**HOW TO COMPLETE THIS TASK**
Copy out the data in full and exactly, passing over the pictures.

**SOURCE DATA**
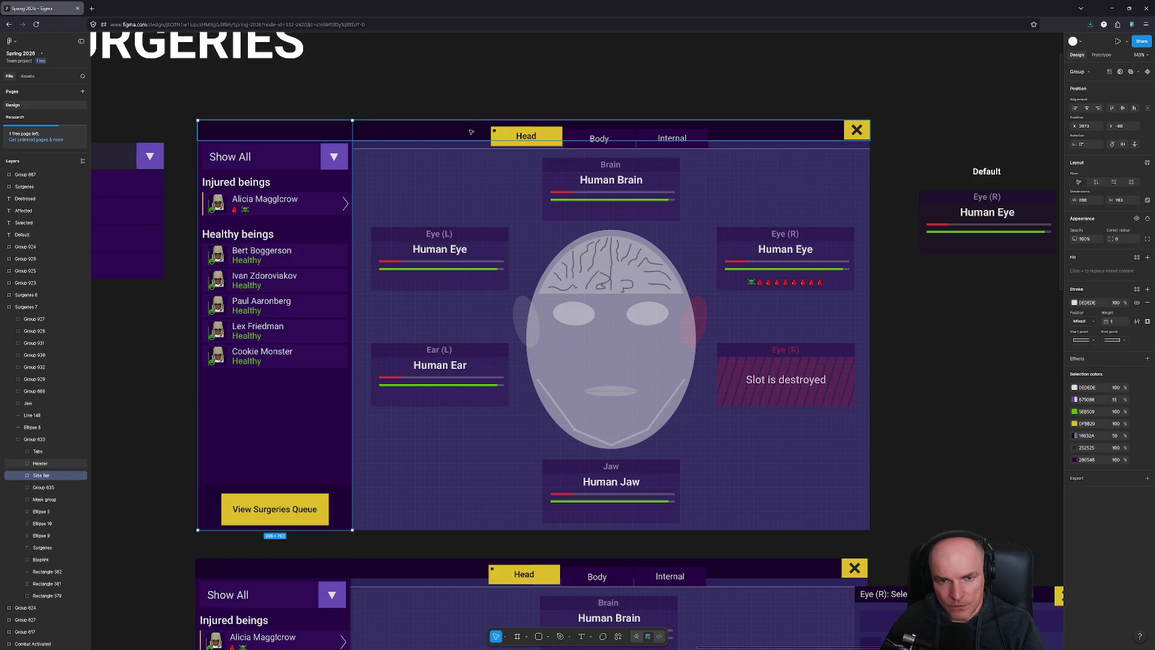
key("alt+Tab")
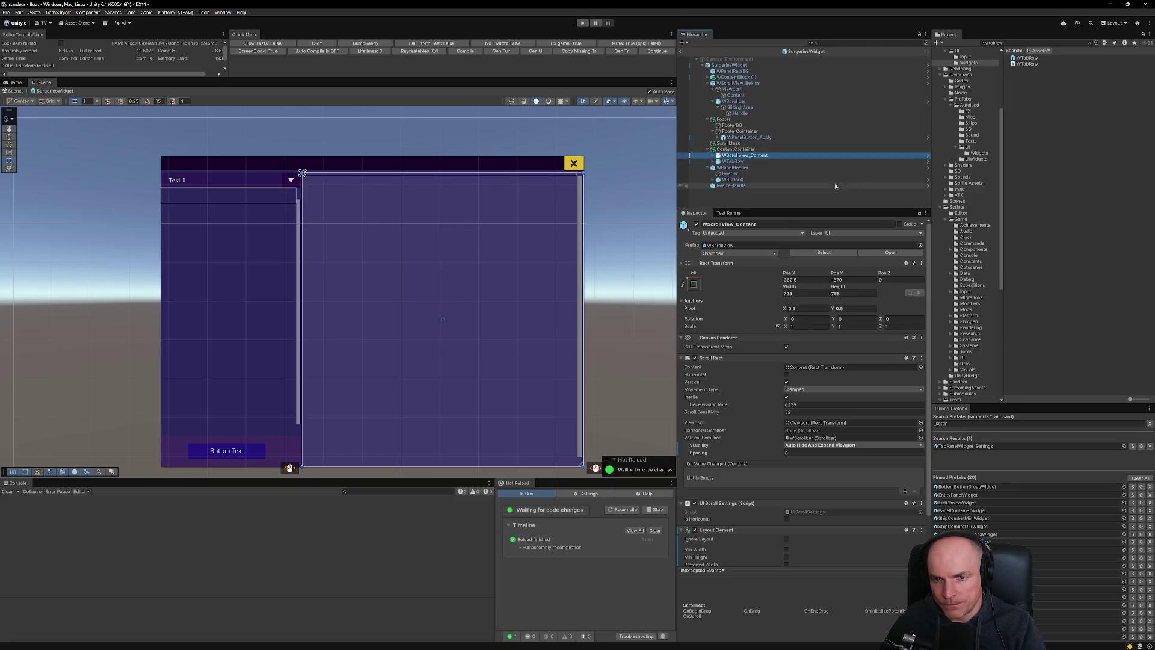
Move WTabRow above WScrollView_Content and set its Height to 48.
left_click_drag(751, 165, 740, 155)
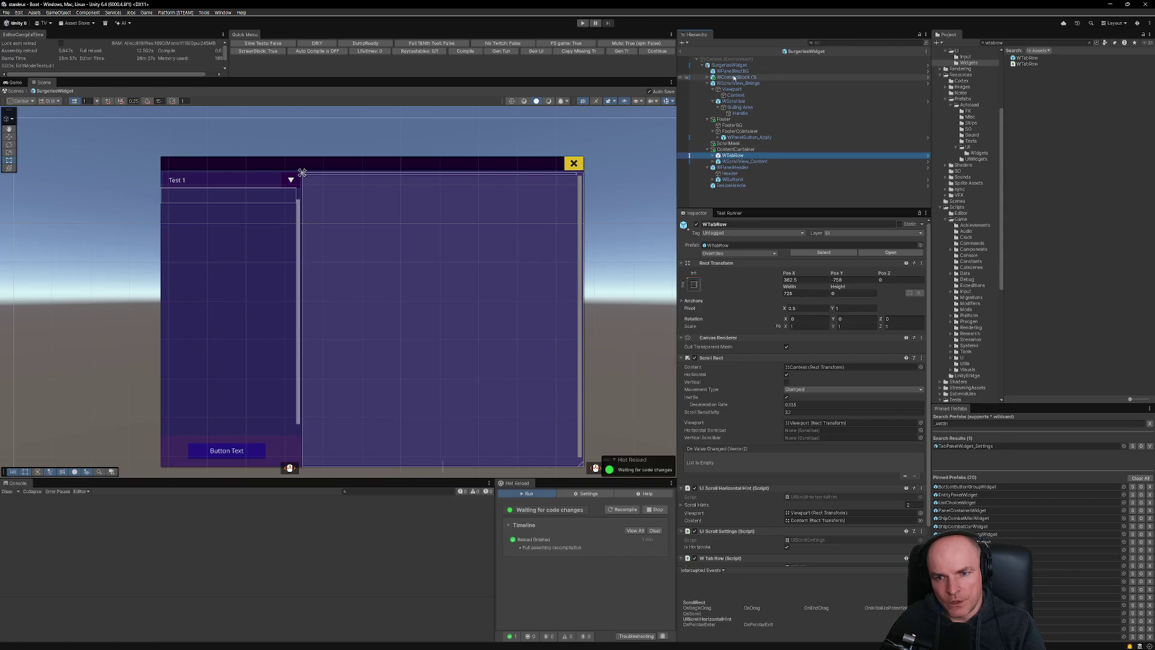
left_click(740, 166)
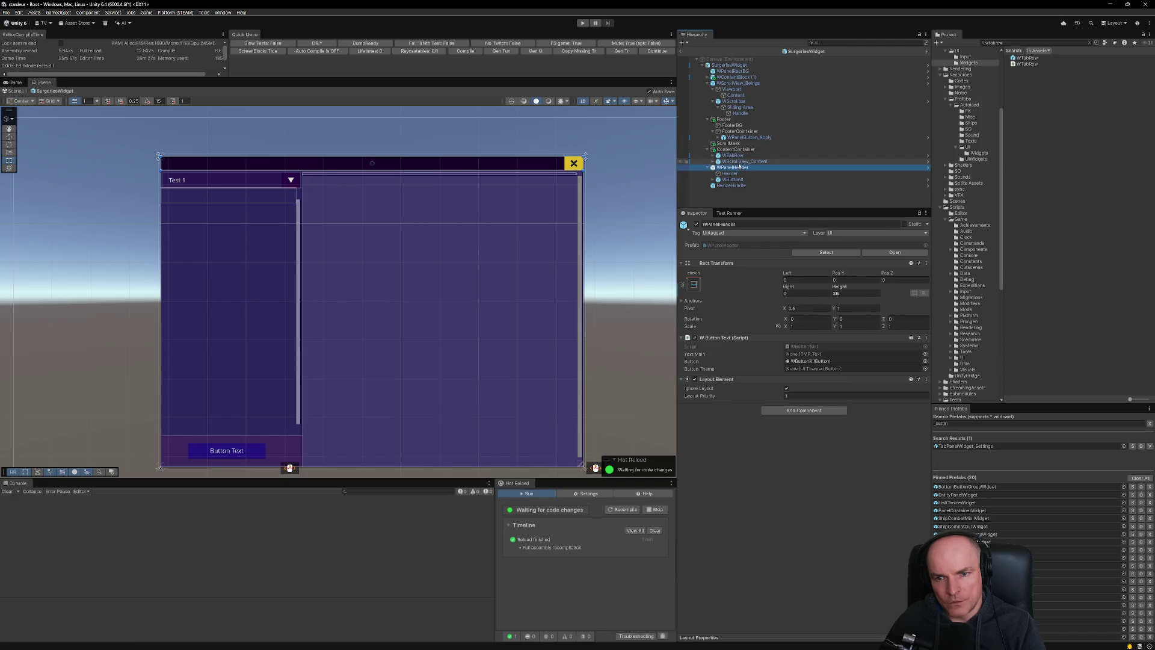
left_click(734, 155)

**RESPONSE TO THE TASK**
key("alt+Tab")
Move WTabRow above WScrollView_Content and set its Height to 48.
left_click_drag(751, 165, 740, 155)
left_click(740, 166)
left_click(734, 155)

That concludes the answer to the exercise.